# Entries taken from a collection
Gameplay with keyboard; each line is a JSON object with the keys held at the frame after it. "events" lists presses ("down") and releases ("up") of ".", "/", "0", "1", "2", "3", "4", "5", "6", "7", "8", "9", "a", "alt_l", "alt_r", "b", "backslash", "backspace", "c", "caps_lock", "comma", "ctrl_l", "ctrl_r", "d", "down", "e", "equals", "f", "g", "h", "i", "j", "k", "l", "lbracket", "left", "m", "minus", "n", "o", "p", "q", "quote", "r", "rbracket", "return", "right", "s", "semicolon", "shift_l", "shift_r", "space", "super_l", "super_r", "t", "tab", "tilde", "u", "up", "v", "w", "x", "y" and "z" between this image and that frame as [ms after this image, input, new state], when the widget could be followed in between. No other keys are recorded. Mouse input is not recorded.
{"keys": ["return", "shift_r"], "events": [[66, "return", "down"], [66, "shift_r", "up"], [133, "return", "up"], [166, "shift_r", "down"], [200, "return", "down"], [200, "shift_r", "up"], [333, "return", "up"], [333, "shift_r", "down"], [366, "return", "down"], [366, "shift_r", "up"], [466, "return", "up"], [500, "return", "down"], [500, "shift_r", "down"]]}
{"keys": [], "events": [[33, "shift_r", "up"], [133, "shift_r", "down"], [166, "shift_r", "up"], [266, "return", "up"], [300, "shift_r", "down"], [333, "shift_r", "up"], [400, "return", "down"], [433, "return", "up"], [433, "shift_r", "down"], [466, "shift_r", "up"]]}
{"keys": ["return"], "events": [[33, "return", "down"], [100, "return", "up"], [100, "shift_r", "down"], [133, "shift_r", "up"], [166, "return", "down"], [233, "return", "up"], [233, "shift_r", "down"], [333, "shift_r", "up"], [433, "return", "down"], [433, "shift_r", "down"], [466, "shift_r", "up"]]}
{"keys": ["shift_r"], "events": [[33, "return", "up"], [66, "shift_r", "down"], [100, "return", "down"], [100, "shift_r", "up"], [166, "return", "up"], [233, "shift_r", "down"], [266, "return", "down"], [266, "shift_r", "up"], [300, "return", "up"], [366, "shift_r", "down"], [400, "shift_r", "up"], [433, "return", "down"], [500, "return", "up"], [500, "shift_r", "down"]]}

# Exercise
Repeat all the records. Match each line exactly.

# Worked solution
Gameplay with keyboard; each line is a JSON object with the keys held at the frame after it. "events" lists presses ("down") and releases ("up") of ".", "/", "0", "1", "2", "3", "4", "5", "6", "7", "8", "9", "a", "alt_l", "alt_r", "b", "backslash", "backspace", "c", "caps_lock", "comma", "ctrl_l", "ctrl_r", "d", "down", "e", "equals", "f", "g", "h", "i", "j", "k", "l", "lbracket", "left", "m", "minus", "n", "o", "p", "q", "quote", "r", "rbracket", "return", "right", "s", "semicolon", "shift_l", "shift_r", "space", "super_l", "super_r", "t", "tab", "tilde", "u", "up", "v", "w", "x", "y" and "z" between this image and that frame as [ms after this image, input, new state], when the widget could be followed in between. No other keys are recorded. Mouse input is not recorded.
{"keys": ["return", "shift_r"], "events": [[66, "return", "down"], [66, "shift_r", "up"], [133, "return", "up"], [166, "shift_r", "down"], [200, "return", "down"], [200, "shift_r", "up"], [333, "return", "up"], [333, "shift_r", "down"], [366, "return", "down"], [366, "shift_r", "up"], [466, "return", "up"], [500, "return", "down"], [500, "shift_r", "down"]]}
{"keys": [], "events": [[33, "shift_r", "up"], [133, "shift_r", "down"], [166, "shift_r", "up"], [266, "return", "up"], [300, "shift_r", "down"], [333, "shift_r", "up"], [400, "return", "down"], [433, "return", "up"], [433, "shift_r", "down"], [466, "shift_r", "up"]]}
{"keys": ["return"], "events": [[33, "return", "down"], [100, "return", "up"], [100, "shift_r", "down"], [133, "shift_r", "up"], [166, "return", "down"], [233, "return", "up"], [233, "shift_r", "down"], [333, "shift_r", "up"], [433, "return", "down"], [433, "shift_r", "down"], [466, "shift_r", "up"]]}
{"keys": ["shift_r"], "events": [[33, "return", "up"], [66, "shift_r", "down"], [100, "return", "down"], [100, "shift_r", "up"], [166, "return", "up"], [233, "shift_r", "down"], [266, "return", "down"], [266, "shift_r", "up"], [300, "return", "up"], [366, "shift_r", "down"], [400, "shift_r", "up"], [433, "return", "down"], [500, "return", "up"], [500, "shift_r", "down"]]}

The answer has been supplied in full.